Task goal:
Copy the text of the lines below word for word, omitting the pictures.

Data excerpts:
----------
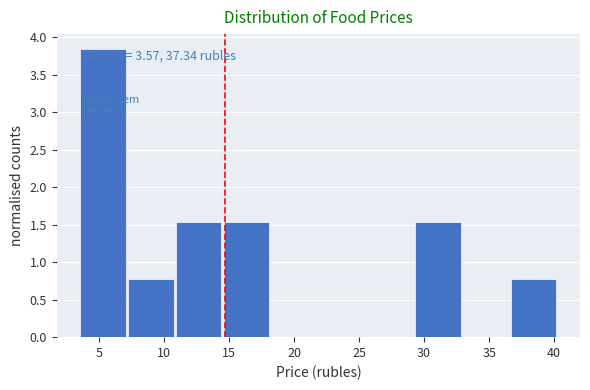

Which range on the x-axis has the tallest bar?

3.5 to 7.0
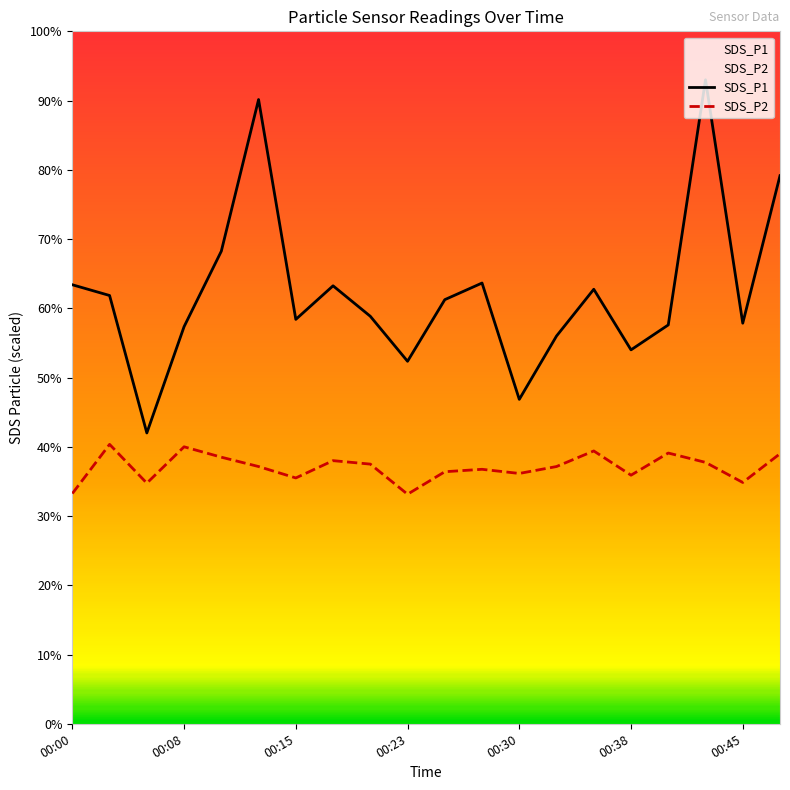

True or false: SDS_P2 and SDS_P1 intersect in this chart.

False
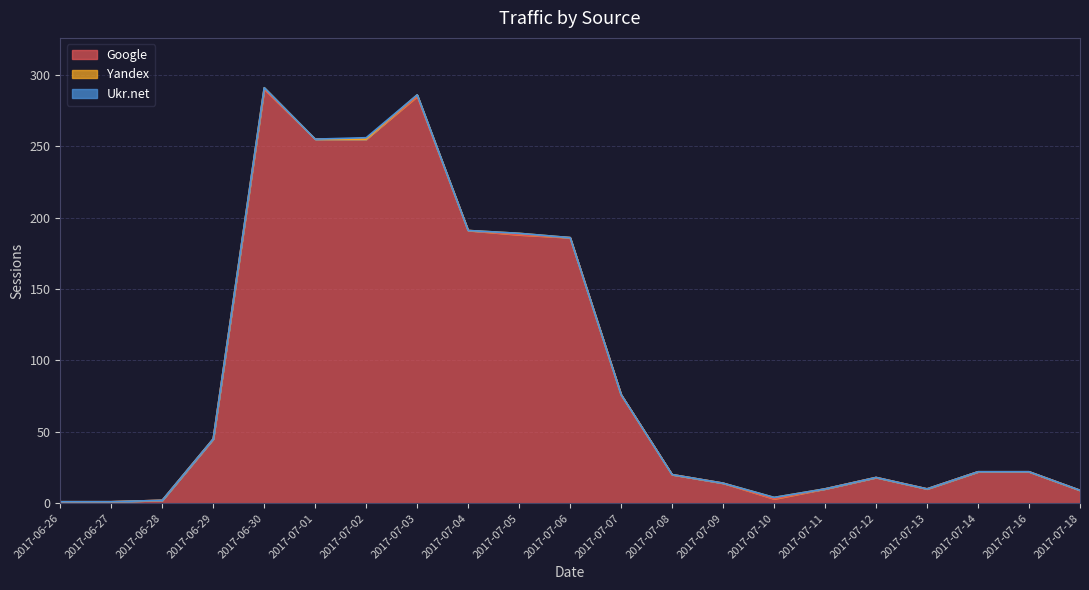

Does the chart display data point markers on the line(s)?

No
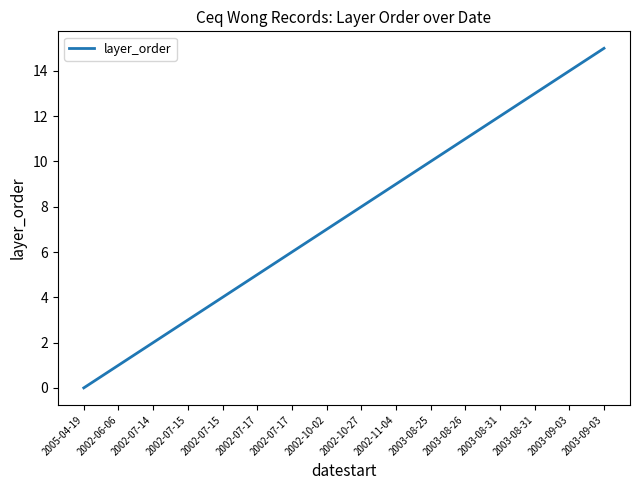

Rank the categories by value from lowest to highest.

2005-04-19, 2002-06-06, 2002-07-14, 2002-07-15, 2002-07-15, 2002-07-17, 2002-07-17, 2002-10-02, 2002-10-27, 2002-11-04, 2003-08-25, 2003-08-26, 2003-08-31, 2003-08-31, 2003-09-03, 2003-09-03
----------
Response to the task:
Which range on the x-axis has the tallest bar?

3.5 to 7.0

True or false: SDS_P2 and SDS_P1 intersect in this chart.

False

Does the chart display data point markers on the line(s)?

No

Rank the categories by value from lowest to highest.

2005-04-19, 2002-06-06, 2002-07-14, 2002-07-15, 2002-07-15, 2002-07-17, 2002-07-17, 2002-10-02, 2002-10-27, 2002-11-04, 2003-08-25, 2003-08-26, 2003-08-31, 2003-08-31, 2003-09-03, 2003-09-03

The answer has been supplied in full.